Mr. Beck served as president of the State Bar of Texas in 1995-96. In 2007, he received the Leon Green Award from the Texas Law Review Association “for outstanding contributions to the legal profession.” He is a past recipient of the prestigious University of Texas Law School Faculty Award and the State Bar of Texas Presidents’ Award. He also received the distinguished “Honorary Barrister” Award from the University of Texas Law School Board of Advocates. In 2005, he was named as a member of the Board of Trustees of The Center for American and International Law, in 2007 he was appointed to the Center’s Executive Committee, and in 2010 was named CAIL’s Chair.
Mr. Beck is also a past president of the International Association of Defense Counsel (“IADC”). The IADC, which was founded in 1920, is a professional organization of attorneys in the private practice of law, who specialize in representing defendants in civil litigation.
Mr. Beck was honored with the Anti-Defamation League’s 2005 Jurisprudence Award. The Award is presented each year to legal professionals who demonstrate a devotion to the principles enshrined in the U.S. Constitution, commitment to the democratic values of the United States and dedication to fair and equal justice for all.
Mr.

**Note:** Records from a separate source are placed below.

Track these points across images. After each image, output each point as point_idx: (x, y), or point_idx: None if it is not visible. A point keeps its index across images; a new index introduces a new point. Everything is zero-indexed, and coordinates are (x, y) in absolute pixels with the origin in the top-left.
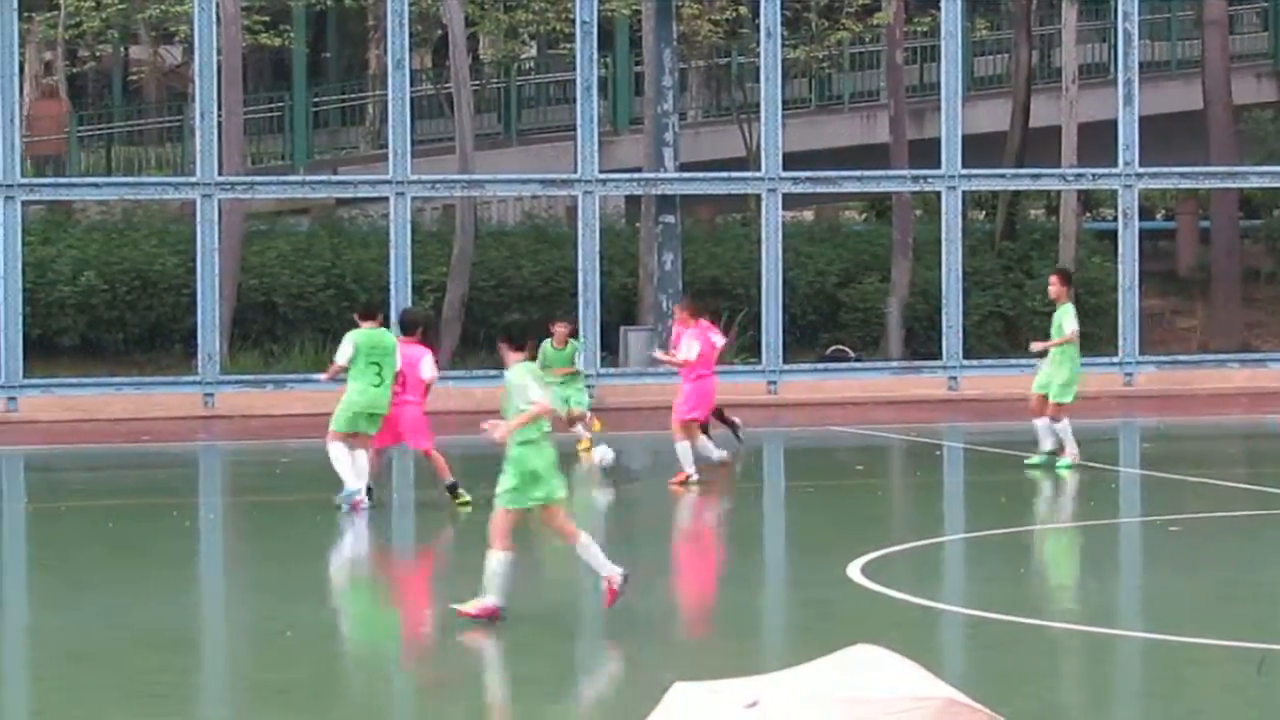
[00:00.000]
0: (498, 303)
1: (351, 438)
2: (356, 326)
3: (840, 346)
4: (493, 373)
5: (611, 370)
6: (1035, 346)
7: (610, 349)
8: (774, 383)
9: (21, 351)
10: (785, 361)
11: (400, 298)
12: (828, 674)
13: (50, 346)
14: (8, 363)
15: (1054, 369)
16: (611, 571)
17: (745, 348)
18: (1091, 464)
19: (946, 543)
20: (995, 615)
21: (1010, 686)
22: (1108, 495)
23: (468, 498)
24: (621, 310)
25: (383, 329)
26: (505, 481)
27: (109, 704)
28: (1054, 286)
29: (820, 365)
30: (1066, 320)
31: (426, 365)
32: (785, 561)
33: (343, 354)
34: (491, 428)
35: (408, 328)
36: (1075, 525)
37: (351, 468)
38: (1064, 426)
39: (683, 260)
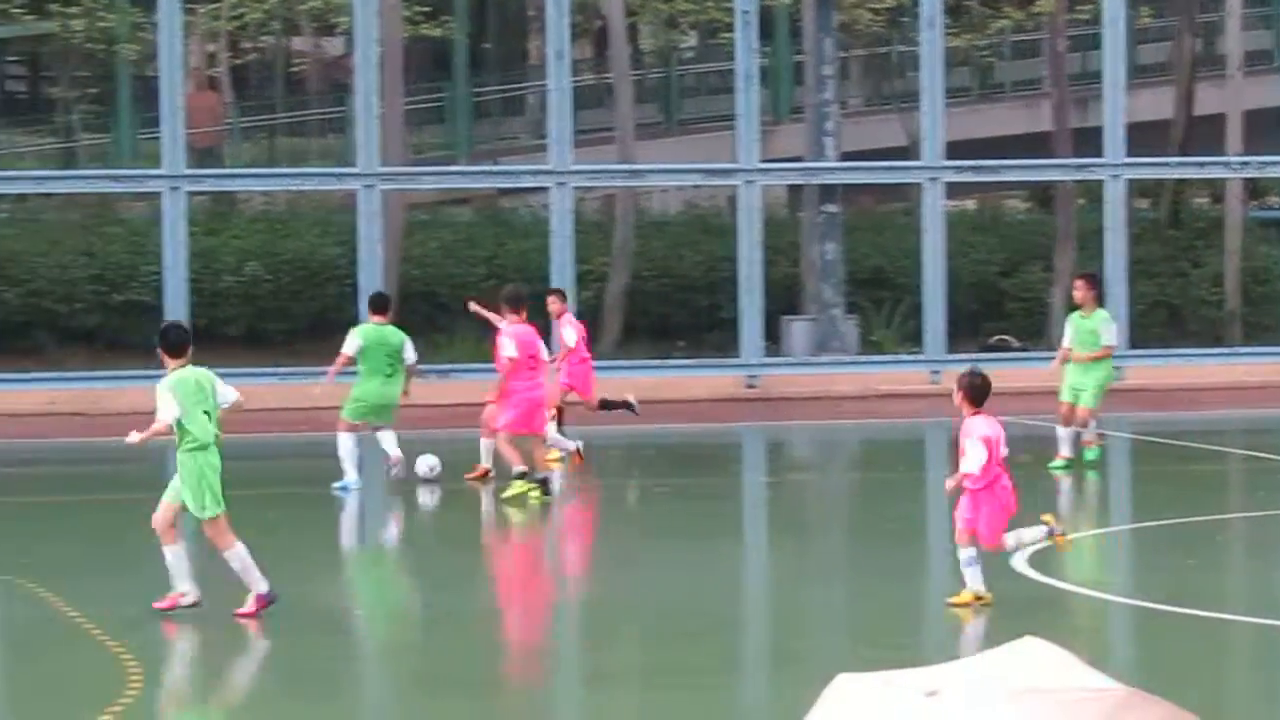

Beck has published numerous law journal articles and has appeared as a lecturer on many bar association and law school continuing legal education programs. He is the author of Legal Malpractice in Texas, a book which was originally published by the Baylor Law Review, 43 BAYLOR L. REV. 1 (1991), and whose second edition was published in 1998, 50 BAYLOR L. REV. 547 (1998). He also co-authored the 1999 through 2011 versions of O’Connor’s Annotated Civil Practice and Remedies Code, a treatise widely used by Texas lawyers. In 2003, he authored “The Legal Profession at the Crossroads: Who Will Write the Future Rules Governing the Conduct of Lawyers Representing Public Corporations?”, 34 ST. MARY’S L.J. 873 (2003). In December 2004, he authored “Perspective: Separation of Powers – Is Our Judiciary Under Serious Attack?”, 67 TEX. B.J. 974 (2004). In April, 2006, he co-authored “The Vitality of Barcelo After Ten Years: When Can An Attorney Be Sued For Negligence By Someone Other Than His Client?”, 58 BAYLOR L. REV. 371 (2006), and in July 2008, he authored “Judicial Independence: Woe to the Generation that Judges the Judges”, 71 TEX. B.J. 572 (July 2008). His latest writing is The Consequences of the Vanishing Jury Trial: Does Anyone Really Care?, 1 HOUSTON LAW REV. e 29 (2010). He has won various awards for his legal writing.